Salzen von filets geschieht meiner ansicht nach ungefähr fünf bis fünfzehn minuten am besten in sauberem meereswasser oder in einer mischung aus süss- oder kranwasser und zirka einem esslöffel salz pro liter. diese methode eignet sich besonders gut, wenn in dem salz- oder gesalzenen wasser die fischfilets aufgetaut werden. frische filets können aber auch wie ganze fische einfach von allen seiten, bei ganzem fisch auch in der bauchhöhle mit salz bestreut werden.

und das dritte s lassen wir weg.

so, nun kann der fisch zubereitet werden.

wer bis jetzt nur mit 3s gearbeitet hat, sollte bei der 2S-regel am anfang vor allem milde gewürzarme gerichte zubereiten, damit der fischgeschmack so richtig herausschmeckt. das ist dann zwar nicht so intensiv, dafür aber um so leckerer! spasseshalber kann nach dem geniessen der ersten bissen ein tropfen zitrone über den nächsten bissen gegeben werden, um den direkten vergleich mit dem dritten s zu haben. danach mag ein jeder für sich entscheiden, ob 2 oder 3 S.

dann gibt es noch den fisch, für den unbedingt die 3s-regel gilt, nämlich den nicht mehr ganz so frischen, der auch nach mehrern stunden nach dem essen die küche immer noch nach "fisch" ( = altem fisch ! ) richen lässt. für den habe ich eine eigene regel, die wir mal kok nennen wollen: köder oder kompost. aber zu alt darf er dafür natürlich auch nicht, sein, weil dann keiner mehr beisst. und in den kompost gräbt man sicherheitshalber ein tiefes loch, vor allem im sommer...

wer allerdings seinen frischen gebratenen fisch lieber mit zitrone mag, nur zu, hab ich gar nix gegen, mache ich auch ganz manchmal. in der regel will ich aber den fisch schmecken und säure hole ich mir am liebsten per weinflasche auf den tisch.

zuletzt möchte ich noch darauf hinweisen, die 2S-regel bei bedarf auch an die kochende person im haushalt weiter zu leiten.

wie auch immer, lasst es euch schmecken, sonst macht ihr was falsch!


----------



## havkat (18. März 2002)

Geenau!
Diese Zitronensaftorgien vor der Zubereitung sind Kulturbolschewismus!


----------



## Thomas9904 (18. März 2002)

Habe ich schon mehrfach hier gepostet und kann es nur unterstreichen:
2 S reichen völlig aus.
Dennoch, wers mag: Sauer macht lustig :q


----------



## Seehund (19. März 2002)

Hallo @ all hier auf diesen Seiten



> dann gibt es noch den fisch, für den unbedingt die 3s-regel gilt, nämlich den nicht mehr ganz so frischen, der auch nach mehrern stunden nach dem essen die küche immer noch nach "fisch" ( = altem fisch ! ) richen lässt. für den habe ich eine eigene regel, die wir mal kok nennen wollen: köder oder kompost



Habe Eure Postings hier verfolgt und gebe allen im Prinzip recht.

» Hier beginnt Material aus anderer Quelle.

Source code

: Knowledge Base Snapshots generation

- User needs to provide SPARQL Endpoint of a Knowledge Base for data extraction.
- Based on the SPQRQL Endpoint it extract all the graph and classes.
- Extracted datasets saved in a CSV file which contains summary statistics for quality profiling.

Doch wie sieht die Praxis aus? Viele Hausfrauen sind mit der Zubereitung von Fisch am heimischen Herd oftmals überfordert. Zudem kommt, wenn ich teilweise den dargebotenen Frischfisch im Handel sehe,  mir das Grausen, :r  denn was hier dem Konsumenten angeboten wird ist auch mit dem dritten S oft nicht zu unterdrücken. (Siehe Zitat) 

Nur für den unbedarften Verbraucher, der auch mal ein Stück Fisch auf den Tisch bringen will, aber nicht die Kenntnis hat um anhand der Qualitätsmerkmale die unterschiedlichen Behandlungsmethoden am Fisch für sich zu wählen, gilt die Faustregel mit den 3 S. Und ich finde, jeder der unsicher ist sollte diese anwenden.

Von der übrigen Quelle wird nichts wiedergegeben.